Numerous crews had battery problems and required attention to electrics after weeks at sea. The 1929 Lancia Lambda of Leo Schildkamp from Holland had charging problems. Nigel Gambier’s Lagonda needed a jump-start and suffered petrol starvation…The Roy Williams Riley looks good, but needed help with a flat battery, and had to retard the ignition, attention to a sticking brake light being the smallest problem. Alan Grisay’s Chevvy Fangio Coupe had a bent accelerator pump rod, Garrick Staples and Jon Kennedy, from America, with a VW Beetle needed a push start to get going, Kevin Clements and Richard Newman also from America in their Chrysler Special needed help with some servicing, and the Bentley of Gordon Phillips had dirt in the petrol – this could be a common problem for all and we have only just started.
The big MG SA saloon of Harry Hickling has a totally different fuel-system to a bag tank in the back, and this caused a break-down getting to the hotel. It’s the modified items that always seem to give the most trouble….
Alberto Hodari and Harold Blumenstein in their ’37 Ford Convertible needed all sorts of jobs attended to, having crashed on their way to the port, a track-control arm and the tracking was sorted first to get the wheels pointing in the right direction, and then repairs to the front wings – and it was one of several crews without mud-flaps. Alberto reckons the large rubber mat in the hotel doorway might suddenly appear with large holes in it, right under the bell-captains nose, before morning.

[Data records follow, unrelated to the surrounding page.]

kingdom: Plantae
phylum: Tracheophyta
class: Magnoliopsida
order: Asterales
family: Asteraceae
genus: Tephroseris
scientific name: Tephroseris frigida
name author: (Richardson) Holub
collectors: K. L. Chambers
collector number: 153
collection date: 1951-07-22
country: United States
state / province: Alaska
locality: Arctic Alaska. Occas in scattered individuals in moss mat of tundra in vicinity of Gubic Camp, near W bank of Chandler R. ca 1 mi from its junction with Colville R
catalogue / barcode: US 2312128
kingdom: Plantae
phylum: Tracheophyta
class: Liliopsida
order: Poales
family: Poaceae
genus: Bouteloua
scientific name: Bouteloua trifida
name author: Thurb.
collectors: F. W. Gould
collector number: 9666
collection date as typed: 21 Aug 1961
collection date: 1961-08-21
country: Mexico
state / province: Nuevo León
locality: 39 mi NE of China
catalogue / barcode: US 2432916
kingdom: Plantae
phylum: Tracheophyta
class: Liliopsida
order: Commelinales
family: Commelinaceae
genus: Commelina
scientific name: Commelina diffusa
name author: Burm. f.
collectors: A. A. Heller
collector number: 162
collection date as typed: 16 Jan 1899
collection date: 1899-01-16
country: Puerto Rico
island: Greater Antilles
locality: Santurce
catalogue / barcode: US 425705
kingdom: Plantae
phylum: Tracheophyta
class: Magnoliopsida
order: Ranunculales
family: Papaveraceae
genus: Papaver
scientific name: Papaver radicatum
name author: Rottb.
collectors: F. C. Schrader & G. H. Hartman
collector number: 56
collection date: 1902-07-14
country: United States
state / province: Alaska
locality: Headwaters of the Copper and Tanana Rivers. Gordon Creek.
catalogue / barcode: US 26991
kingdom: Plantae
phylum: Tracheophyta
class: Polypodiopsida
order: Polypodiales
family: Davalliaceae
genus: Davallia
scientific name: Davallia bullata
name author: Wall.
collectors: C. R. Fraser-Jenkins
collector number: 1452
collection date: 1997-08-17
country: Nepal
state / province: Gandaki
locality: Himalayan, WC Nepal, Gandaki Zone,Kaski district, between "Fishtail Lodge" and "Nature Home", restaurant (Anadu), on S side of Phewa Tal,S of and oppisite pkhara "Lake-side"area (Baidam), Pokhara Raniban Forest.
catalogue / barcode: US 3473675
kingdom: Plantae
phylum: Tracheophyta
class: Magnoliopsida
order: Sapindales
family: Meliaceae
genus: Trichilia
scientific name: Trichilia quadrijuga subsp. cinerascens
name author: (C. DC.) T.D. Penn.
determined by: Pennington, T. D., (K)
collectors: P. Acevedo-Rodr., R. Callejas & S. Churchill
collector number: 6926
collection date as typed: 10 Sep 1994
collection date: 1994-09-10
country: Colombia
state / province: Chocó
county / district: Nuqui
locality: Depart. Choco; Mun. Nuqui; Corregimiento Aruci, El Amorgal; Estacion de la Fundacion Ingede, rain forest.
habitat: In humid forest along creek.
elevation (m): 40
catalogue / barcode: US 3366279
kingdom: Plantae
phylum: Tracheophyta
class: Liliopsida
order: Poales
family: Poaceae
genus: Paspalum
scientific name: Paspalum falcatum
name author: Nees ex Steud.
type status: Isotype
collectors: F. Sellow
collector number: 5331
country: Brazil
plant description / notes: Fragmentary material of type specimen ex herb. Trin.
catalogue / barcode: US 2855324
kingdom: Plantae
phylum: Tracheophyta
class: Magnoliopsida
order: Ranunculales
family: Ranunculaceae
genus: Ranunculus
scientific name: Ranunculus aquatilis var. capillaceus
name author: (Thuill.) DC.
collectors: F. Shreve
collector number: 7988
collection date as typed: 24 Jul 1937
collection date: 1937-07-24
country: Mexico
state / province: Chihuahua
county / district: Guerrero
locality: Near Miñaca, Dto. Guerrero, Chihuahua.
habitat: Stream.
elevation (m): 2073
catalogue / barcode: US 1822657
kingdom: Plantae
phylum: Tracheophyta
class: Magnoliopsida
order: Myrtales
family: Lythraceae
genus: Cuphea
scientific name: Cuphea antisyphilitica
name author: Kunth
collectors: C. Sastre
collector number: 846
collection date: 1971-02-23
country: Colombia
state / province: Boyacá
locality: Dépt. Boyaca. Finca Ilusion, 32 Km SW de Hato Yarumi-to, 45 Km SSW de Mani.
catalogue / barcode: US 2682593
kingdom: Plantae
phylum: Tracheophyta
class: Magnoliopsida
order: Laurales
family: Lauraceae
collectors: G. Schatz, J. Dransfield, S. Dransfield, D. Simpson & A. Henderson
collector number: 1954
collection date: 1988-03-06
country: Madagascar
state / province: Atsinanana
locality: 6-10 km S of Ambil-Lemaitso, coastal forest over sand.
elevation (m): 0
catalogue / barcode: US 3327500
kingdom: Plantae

Plenty of problems to keep the Team’s mobile-workshops busy all day. The standards of preparation vary greatly was their diplomatic way of putting things. Only hours to go now for the final countdown, and the dawn patrol up to the Great Wall at Badeling for the flagging off. After three years of organising and planning, the great day is now upon us, and the talking point now is the weather. Peking is very hot, bright and sunny. But we hear that up on the Mongolian plains they have had not only rain but a freak fall of snow, and, to cap it all, the rivers we all have to cross are still in full flood from the spring thaw.
Back in the car park, it’s too late to worry about a lack of ground-clearance.